17. Terwijl hij in Milete was, liet hij de leiders van de christengemeente te Efeze bij zich komen en

18. zei tegen hen: ‘U weet hoe ik onder u heb geleefd, hoe ik vanaf de eerste stap die ik in Asia zette,

19. de Here in alle nederigheid heb gediend. Door de aanslagen van de Joden had ik het zwaar te verduren en dat heeft mij veel tranen gekost.

20. Niets van wat goed en belangrijk voor u was, heb ik achtergehouden. Ik heb u onderwezen, zowel in het openbaar als bij u thuis.

21. Ik heb er bij Joden en Grieken op aangedrongen zich tot God te bekeren en in de Here Jezus te geloven.

22. Nu ben ik op weg naar Jeruzalem omdat de Heilige Geest mij ertoe dringt. Hoewel ik niet precies weet wat mij daar zal overkomen,

23. zegt de Heilige Geest mij nadrukkelijk in elke stad waar ik kom, dat mij gevangenschap en vervolging te wachten staat.

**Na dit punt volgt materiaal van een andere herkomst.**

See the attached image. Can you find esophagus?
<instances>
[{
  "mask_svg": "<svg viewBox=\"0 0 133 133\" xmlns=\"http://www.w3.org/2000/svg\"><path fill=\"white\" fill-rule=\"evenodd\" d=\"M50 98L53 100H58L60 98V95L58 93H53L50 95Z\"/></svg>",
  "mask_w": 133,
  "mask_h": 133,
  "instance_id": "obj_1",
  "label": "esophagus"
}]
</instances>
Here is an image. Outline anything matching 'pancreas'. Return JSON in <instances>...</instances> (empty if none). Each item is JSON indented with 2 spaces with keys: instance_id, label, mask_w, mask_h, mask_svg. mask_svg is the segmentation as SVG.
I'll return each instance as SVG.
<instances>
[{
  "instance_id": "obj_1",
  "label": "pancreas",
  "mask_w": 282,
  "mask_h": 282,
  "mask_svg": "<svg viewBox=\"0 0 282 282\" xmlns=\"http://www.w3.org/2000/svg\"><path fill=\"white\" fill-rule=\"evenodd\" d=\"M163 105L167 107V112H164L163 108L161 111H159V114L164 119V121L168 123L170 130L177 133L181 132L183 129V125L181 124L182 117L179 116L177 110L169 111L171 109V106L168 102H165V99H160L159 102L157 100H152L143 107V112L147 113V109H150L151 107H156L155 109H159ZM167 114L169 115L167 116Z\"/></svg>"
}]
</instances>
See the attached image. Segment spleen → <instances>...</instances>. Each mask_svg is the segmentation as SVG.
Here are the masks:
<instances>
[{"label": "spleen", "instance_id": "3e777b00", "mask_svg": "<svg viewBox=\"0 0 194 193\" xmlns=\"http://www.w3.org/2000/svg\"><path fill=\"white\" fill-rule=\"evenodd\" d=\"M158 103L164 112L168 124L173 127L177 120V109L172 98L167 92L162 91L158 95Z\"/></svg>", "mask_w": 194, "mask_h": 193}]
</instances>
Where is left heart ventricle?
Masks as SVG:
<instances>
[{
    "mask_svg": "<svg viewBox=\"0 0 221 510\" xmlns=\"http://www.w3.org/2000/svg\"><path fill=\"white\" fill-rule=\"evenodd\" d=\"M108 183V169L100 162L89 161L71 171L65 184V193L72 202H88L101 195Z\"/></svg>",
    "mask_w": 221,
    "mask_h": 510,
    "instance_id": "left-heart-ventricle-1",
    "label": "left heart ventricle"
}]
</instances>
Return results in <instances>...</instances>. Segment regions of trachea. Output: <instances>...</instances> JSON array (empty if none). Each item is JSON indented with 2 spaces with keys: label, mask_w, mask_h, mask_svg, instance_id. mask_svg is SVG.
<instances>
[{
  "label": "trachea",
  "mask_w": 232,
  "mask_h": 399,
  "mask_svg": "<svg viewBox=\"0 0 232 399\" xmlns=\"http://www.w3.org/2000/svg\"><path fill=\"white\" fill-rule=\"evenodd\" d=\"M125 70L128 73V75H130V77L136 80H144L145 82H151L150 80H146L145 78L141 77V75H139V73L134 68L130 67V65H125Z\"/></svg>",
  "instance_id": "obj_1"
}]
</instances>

24. Maar ik geef niets om mijn eigen leven. Ik hoop alleen dat ik mijn doel mag bereiken en de opdracht die de Here Jezus mij heeft gegeven tot een goed einde mag brengen. Ik moet andere mensen het goede nieuws vertellen van de genade van God.

25. Ik weet dat niemand van u aan wie ik het Koninkrijk van God bekend heb gemaakt, mij meer zal zien.